The problem is that it is hard to tell what the outcomes of a system you build are going to be. “Given there are more webpages than there are neurons in your brain, it’s a complicated thing. You build Reddit, and people on it behave in a particular way. For a while they all behave in a very positive, constructive way. And then you find a subreddit in which they behave in a nasty way.

“Or, for example, when you build a system such as Twitter, it becomes wildly, wildly effective. And when the ‘Arab Spring’ – I will never say that without the quotes – happens, you’re tempted to claim that Twitter is a great force for good because it allowed people to react against the oppressive regime.

“But then pretty soon people are contacting you about cyberbullying and saying their lives are miserable on Twitter because of the way that works. And then another few iterations of the Earth going around the sun, and you find that the oppressive regimes are using social networks in order to spy on and crack down on dissidents before the dissidents could even get round to organising.”

In conclusion, he says, “You can’t generalise. You can’t say, you know, social networks tend to be bad, tend to be nasty.”

For a creation entering its fourth decade, we still know remarkably little about how the web works. The technical details, sure: they are all laid out there, in that initial document presented to Cern, and in the many updates that Berners-Lee, and the World Wide Web Consortium he founded to succeed him, have approved.

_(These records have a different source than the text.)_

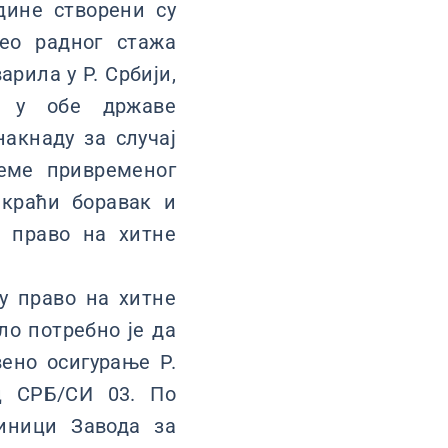
дине створени су
ео радног стажа
арила у Р. Србији,
х у обе државе
накнаду за случај
реме привременог
 краћи боравак и
а право на хитне
у право на хитне
ло потребно је да
вено осигурање Р.
ц СРБ/СИ 03. По
диници Завода за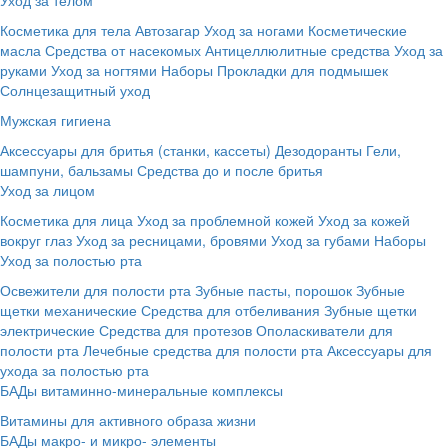
Косметика для тела
Автозагар
Уход за ногами
Косметические
масла
Средства от насекомых
Антицеллюлитные средства
Уход за
руками
Уход за ногтями
Наборы
Прокладки для подмышек
Солнцезащитный уход
Мужская гигиена
Аксессуары для бритья (станки, кассеты)
Дезодоранты
Гели,
шампуни, бальзамы
Средства до и после бритья
Уход за лицом
Косметика для лица
Уход за проблемной кожей
Уход за кожей
вокруг глаз
Уход за ресницами, бровями
Уход за губами
Наборы
Уход за полостью рта
Освежители для полости рта
Зубные пасты, порошок
Зубные
щетки механические
Средства для отбеливания
Зубные щетки
электрические
Средства для протезов
Ополаскиватели для
полости рта
Лечебные средства для полости рта
Аксессуары для
ухода за полостью рта
БАДы витаминно-минеральные комплексы
Витамины для активного образа жизни
БАДы макро- и микро- элементы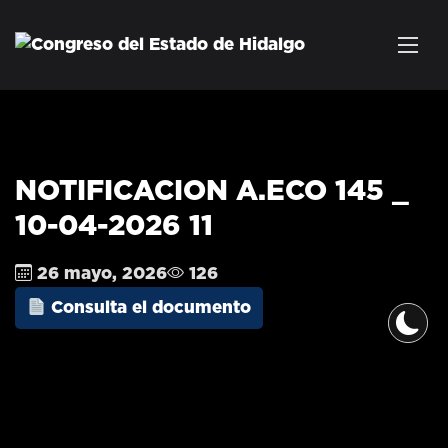
NOTIFICACION A.ECO 145 _
10-04-2026 11
26 mayo, 2026
126
Consulta el documento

But the social dynamics built on top of that technical underpinning are changing so rapidly and are so unstable that every year we need to reassess its legacy. “Are we now in a stable position where we can look back and decide this is the legacy of the web? Nooooope,” he says, with a chuckle. Which means we are running a never-ending race, trying to work out the effects of new platforms and systems even as competitors launch their eventual replacements.